The next morning, before ringing for breakfast, she washed and dressed herself, taking special care with her appearance, so that she might be a pleasant sight for her betrothed. Then she went to the end of the hall to receive the tray from Abbott, approving the contents. They were hardly a proper English breakfast, but were they were much less bland than the day before.
Then she knocked once and entered the duke’s room with a serene smile, sure that no trace of her heavy heart would be apparent to him. ‘Good morning, Michael. I have brought you your porridge.’ She set the tray down where he could reach it. ‘There is the cream for it. Honey as well. And a nice cup of coffee.’ She fell silent, reminding herself that, since the illness had not rendered him a blind, deaf, idiot, she did not need to recite the menu.
‘Evelyn.’ He sounded tired and she put her hand on his, willing strength into him.
‘You are doing much better today. I can see the difference.’ The illness was abating. The swelling had reduced much from the previous day. But he looked grey, as though he had not slept well. She hoped that this was not a sign of relapse, but merely proof that fighting the infection had tired him.
‘That is good to know,’ he said. ‘But where is my brother physician, so that I may thank him for it?’ There was a kind of dryness in the statement, as though there might be some irony in offering those thanks.
‘He … is gone
.’ She swallowed, unsure of what to say. ‘I shall be both doctor and nurse to you now.’ She gave another artificially bright smile, hoping that this would be sufficient for an explanation.
‘Why this sudden change in plans?’ Michael asked, still expressionless. ‘I assumed he would stay with us through the wedding, at least.’
‘He does not like to stay too long in any one place.’ It might even be the truth. She had not known the adult Sam long enough to ask his opinion. ‘I believe his intention was to go back to the navy.’
‘Then he is a fool.’ St Aldric offered no other explanation for this.
‘You need not worry. He assured me, before he left, that you were all but mended and that I would have no trouble tending you from this point.’
‘Did he?’
‘Yes.’ She nodded eagerly. Too eagerly perhaps, for he was staring at her with the same ironic expression he had used at the news of his doctor’s departure.
He was focused on her now. And for a moment, she felt that she was truly in the presence of a duke and not some handsome but powerful friend. ‘And did he inform you of the likely result from this illness?
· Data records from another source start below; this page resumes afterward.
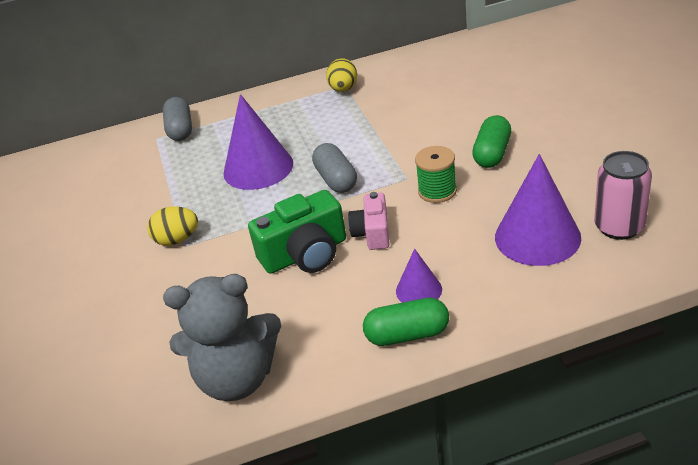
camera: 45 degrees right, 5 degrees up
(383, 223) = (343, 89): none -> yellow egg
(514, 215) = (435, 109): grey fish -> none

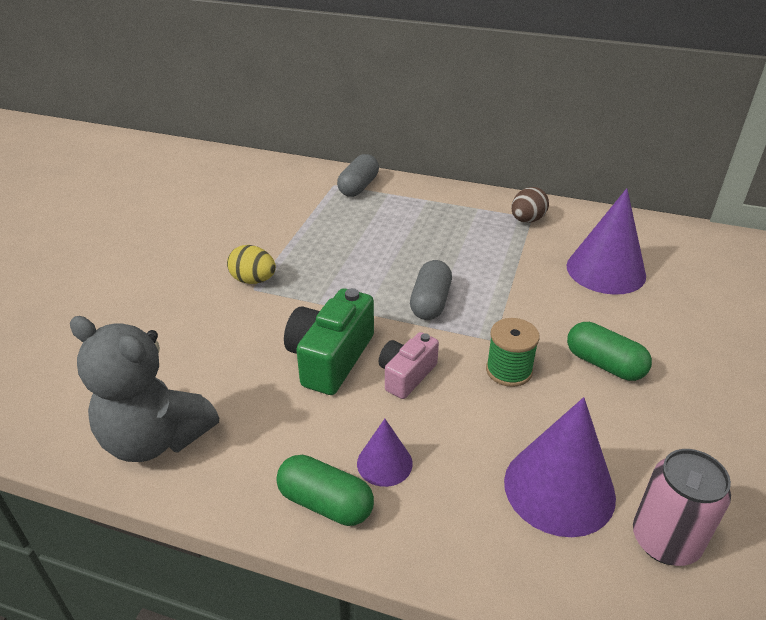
camera: 30 degrees right, 0 degrees up
(258, 168) = (380, 253): purple cone -> purple cone (605, 270)
(305, 254) = (330, 358): green camera -> green camera turned 105 degrees clockwise
(343, 89) = (527, 220): yellow egg -> brown egg
(492, 153) = (604, 364): green capsule -> green capsule turned 75 degrees clockwise

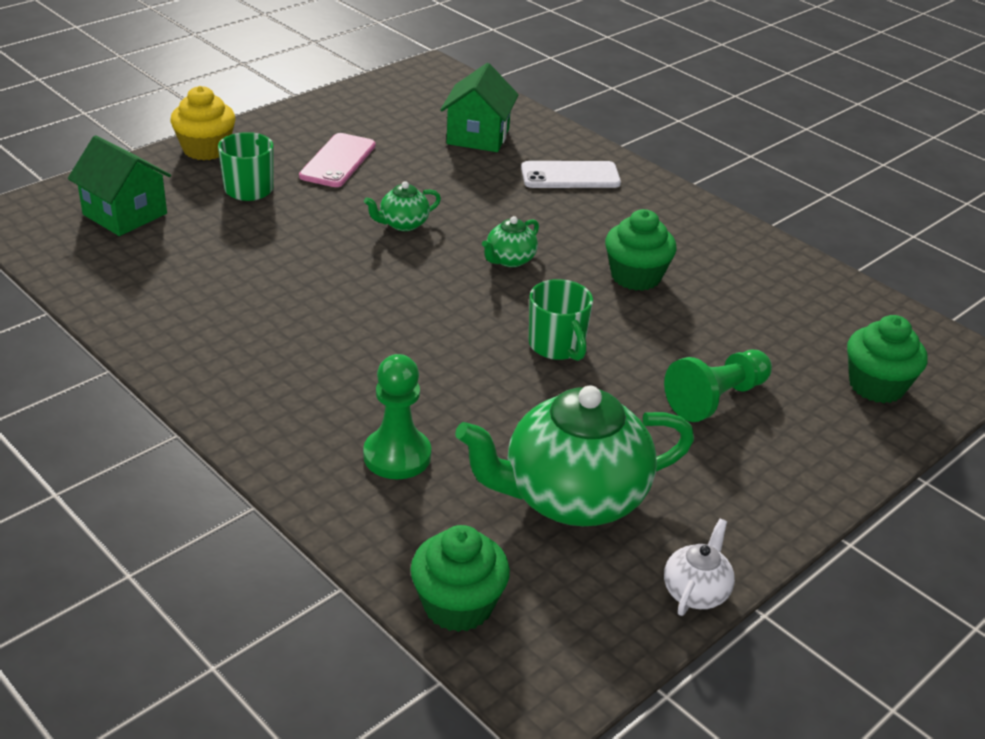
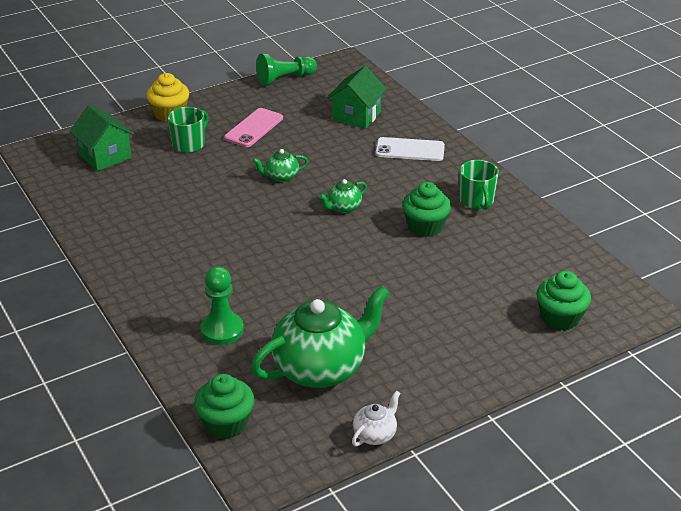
camera: 15 degrees right, 0 degrees up
(557, 346) = (351, 269): green mug -> green mug (476, 201)
(572, 498) = (321, 368): green teapot -> green teapot turned 150 degrees clockwise
(716, 398) = (443, 315): green pawn -> green pawn (285, 79)

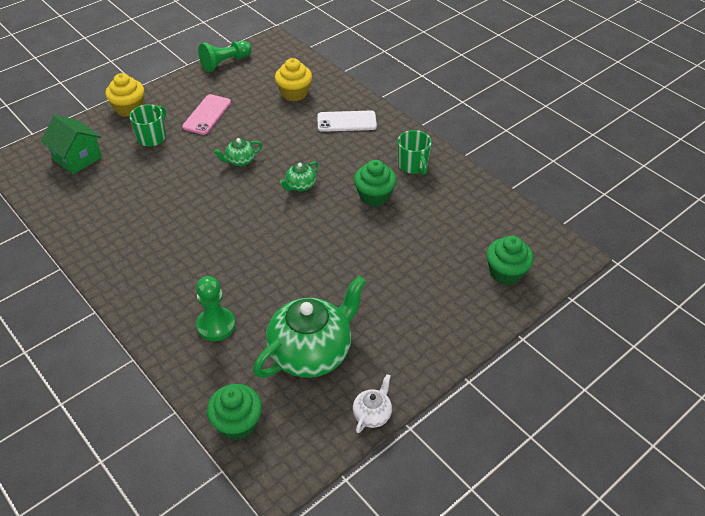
camera: 10 degrees left, 10 degrees up
(356, 116) = (294, 93): green house -> yellow cupcake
He assured me you knew, but I would like to hear it from your lips as well.’
‘That you might be unable to father children?’ She put off the smile and made sure that she did not stammer over the words, for it would only make them worse. She must be as stoic as Sam would have been, when sharing an unfavourable diagnosis. ‘Yes, I am aware. But we cannot know for sure until we have tried.’
‘You mean, when we have married,’ he said patiently.
‘Of course.’ That was what she should have said. Now he might think she knew far too much about the process. She should be innocent, and ignorant, if she was to carry on with this farce.
And it was wrong of her to think of her impending marriage to the Duke of St Aldric as a farce. It was an honour. All the more so because he needed her.
The silence between them had carried on far too long. What was she to say next? Or should she pretend that it was a comfortable thing between two people who would be so close as not to be bothered by a little quiet?